Advertising gives us an idea of the changes in what is acceptable and captivating.
Surely now the average viewer is too informed and guarded to fall to any of these old ads. Now we’re able to laugh at images of quintessential American businessmen and housewives, Santa, and military officials used to sell items in the past.
The military’s presence in advertising didn’t end with the Chesterfield and Coca-Cola ads. The Scarlet also advertised war bonds during Valentine’s Day. “On Valentine’s Day, remember Uncle Sam, too!” reads a front page ad from 1942. The text is accompanied by a drawing of cupid, having put down his bow and arrows in favor of a helmet and gun.
The military didn’t stop there. Issues were covered in sneakily placed “advertorials,” or advertisements that look like legitimate news stories due to text and layout.
One from the 40s made an appeal “to the women of Clark University” only two years after their acceptance to our school. The message, which I’m sure was reprinted to fit a number of campus papers, states that no group is more effectual in aiding the war effort than young college-educated women.
The advertisements in a publication can also give insight to happenings outside the paper. Beside the changing scripts of advertisements, military action, and government and societal reactions to the dangers of smoking, one can also get a sense of what things were like around campus for Clarkies of the past.
In the first broadsheet volume of The Clark News, L.B. Wheaton’s, a camera supply store still in business on Park Ave. was clustered together with a few other ads. Other common ads pointed Clark gentlemen to all the right places to get your portrait taken or your suit tailored.
Many markets in the area have since gone out of business, and The College Newsroom has been replaced by Annie’s.

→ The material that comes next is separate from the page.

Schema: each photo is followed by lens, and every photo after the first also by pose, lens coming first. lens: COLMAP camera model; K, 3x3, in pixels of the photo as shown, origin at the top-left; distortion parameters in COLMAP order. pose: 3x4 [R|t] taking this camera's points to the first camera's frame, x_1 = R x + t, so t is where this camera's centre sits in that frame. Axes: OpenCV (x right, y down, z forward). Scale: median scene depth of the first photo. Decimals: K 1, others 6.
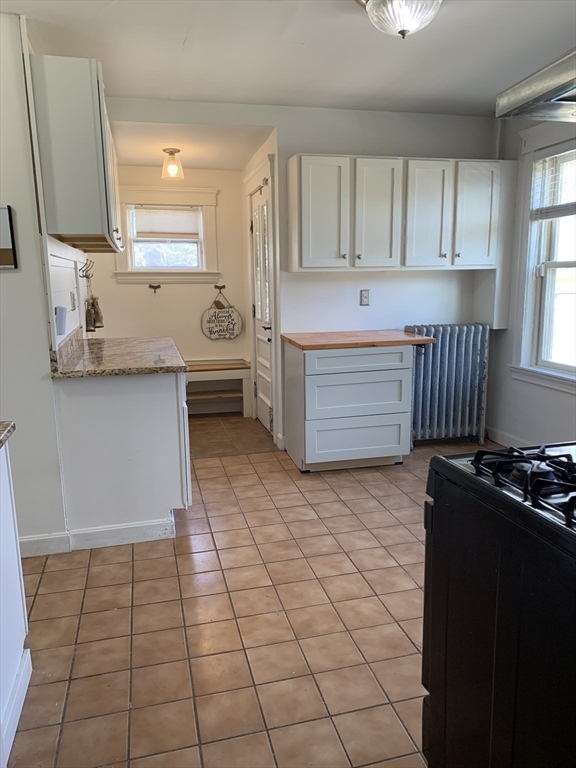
lens RADIAL K [[580.5, 0, 287.4], [0, 580.5, 398.1], [0, 0, 1]] dist [0.030073, -0.045061]
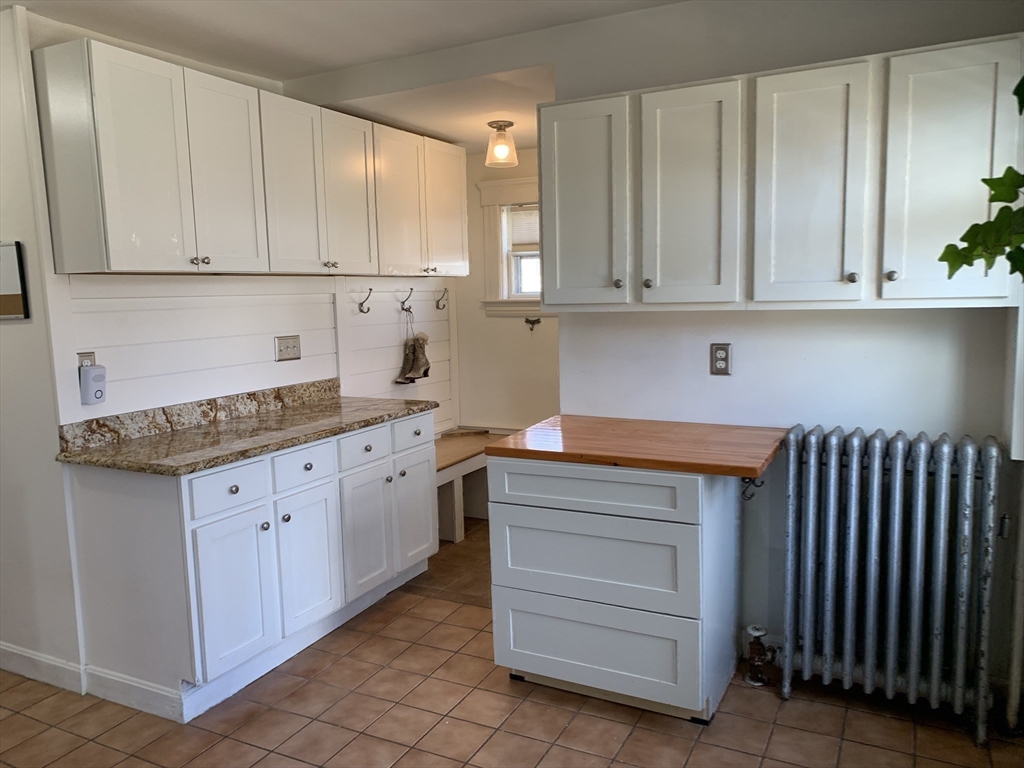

And let’s not forget about Thornby’s Lunch – “Where all Clark men and their friends eat after the game or dance,” …back when Clark men and their friends went to games and dances.
More modern ads chronicle the breakthrough technology of the time, let students know where to buy apartment furnishings, and offer coupons to the Blarney Stone when they had disco night.
Overall, advertisements are something that in the moment may not seem so significant, but are highly indicative of outside culture and day-to-day life.